Путь летучего поезда лежит к Словенскому холму. Это недалече от княжеского терема, но Владимир велит править в объезд, вдоль Волхова – уж больно охота глянуть на реку.
Волхов закован в ледовую кольчугу и, мнится, спит мертвецким сном, ровно ратник после брани. Но как река бурлит под панцирем, так и жизнь кипит по берегам. Над хоромами дымы, столбами устремлённые в небо. У ближней проруби колготится нарядчик, очищая ивовым черпаком зерцало воды. По торной стёжке спускается молодица с коромыслом на плече. Другая жёнка уже с полными бадейками медленно поднимается в угор. Вдоль реки тянется обоз с сеном.
Но больше всего по берегам Волхова нынче ребяшей. Обрадели, что угомонилась непогодь, прянули на берег горобейными стайками и ну щебетать, ратица шутейные устраивать да с крутояра на чунках летать. Но главное-то не это. Ноне важный день. Нать поглядывать на небо, упредить всех, когда расступятся облачные пелены да покажет свой новороженный лик пресветлый Ярило. И потому ребяши, то и дело задирая головёнки так, что треухи спадают, ведут славицу: «Солнышко, повернись! Красное, покажись!»
Князенька не утерпел, скокнул с возка и присоединил свой ещё ломкий голос к общему кличу: «Солнышко, повернись! Красное, разожгись! В путь-дорогу снарядись!»
А красное-то словно его только и дожидалося. Словно не доставало ему одного-единственного голоса – зова князя. Встрепенулось оно, сначала мглистое, точно яишняя размазня – желток, замутнённый белком; потом бледно-жёлтое, что переспелая морошина на мхе-ягеле; и наконец, растопив жаром облачные пелены, выкатилось, ровно молодильное яблоко на синь-блюдо али, как калёное зерцало, – на твердь наковальни, что под утро приснилось-привиделось князю-отроку.
Ребяши в крик: «Эге-гей, Ярило!» И Владимир с ними: «Эге-гей!» Колобком по кручам покатилось звонкое эхо, уносясь за излучину.
А ребяшам нет угомону. Они дале правят обряд, норовя пример показать Яриле. Садясь кто на чунки, кто на корежки – доски с рожками, похожие на козлят, ребяши летят с круч, только снежная пыль завывается, мол, и ты, красное-распрекрасное, погоняй своего коня.
Охота и Владимиру с ними, да дядька-пестун взглядом строжит: не по чину, княже!

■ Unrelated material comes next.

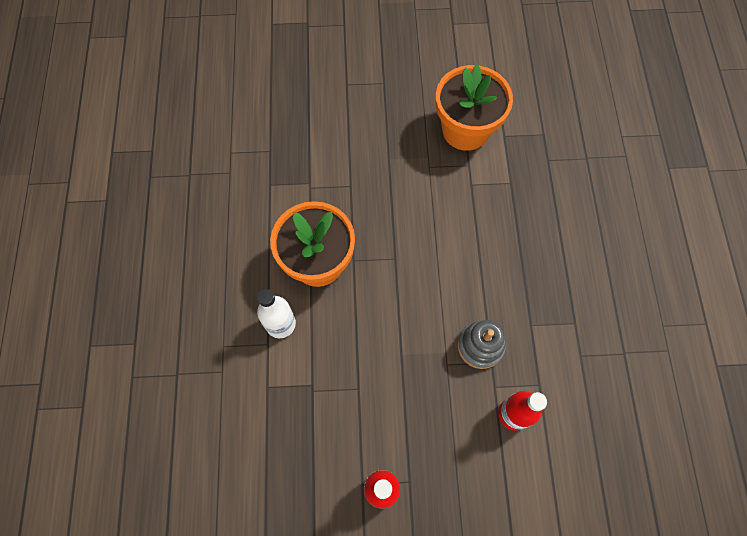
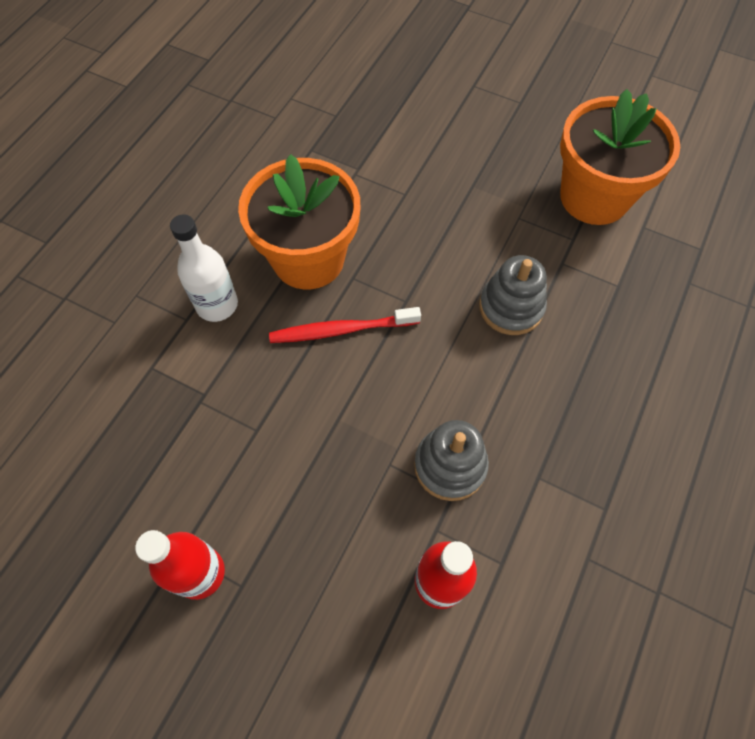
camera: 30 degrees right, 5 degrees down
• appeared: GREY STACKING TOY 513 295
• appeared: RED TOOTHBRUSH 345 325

А ребяши-то – вот непоседы! – опять что-то затевают. На-ко! С горы огненное колесо покатилось. Запалили сорванцы рассохшееся тележное колесо, паклей набив ступицу, проёмы спиц, и летит оно, рукотворное Ярило, подскакивая на рытвинах, да искры калёные сыплет. Так бы и кинулся туда, на огненное катище, к сверстникам-подлётышам. Да нельзя. Добрыня кивком зазывает назад, мол, пора, княже, государевы дела ждут.
Князев поезд следует к Словенскому холму. Тут дедичами да отчичами свито стоглавое капище, венец Земли Новегородской. По закрайкам холмища – заколыши кудесников, балиев да волхвов, обвязанные пестрядиной, лесовой рукоплетицей и бусами. А посередь темени – столпы праотцов: Перун, Хорс, Мокош…
Ныне славный день – солнцеворот. Свет-батюшка Ярило повернул на лето. Стало быть, не прогневали даждьбоговы внуки своих заступников. Как тут не преклонить колени и не возблагодарить кумиров! Чередом и заповеданным чином кладутся к подножиям их дары. Тут брашна – яства и мёды, новокованая сброя – мечи, секиры, боевые топоры – чеканы, а дале изукрасы – амулеты, фибулы, змеевики…
Радость на земле Новегородской – новолетие зачинается. Вот как зычно да в лад ведут волхвы величание! Как следом взыгрывают гудошники-дудари, даром что мороз студит уста! А потом и скоморохи пускаются в круг, греясь пляской! А Яриле и любо это! Эвон как щурится, эвон как подмигивает красно солнышко из-за летучих облачков, а то и приплясывает, скидываясь с облачка на облачко, ровно снегирь с одной заснеженной рябинки на другую.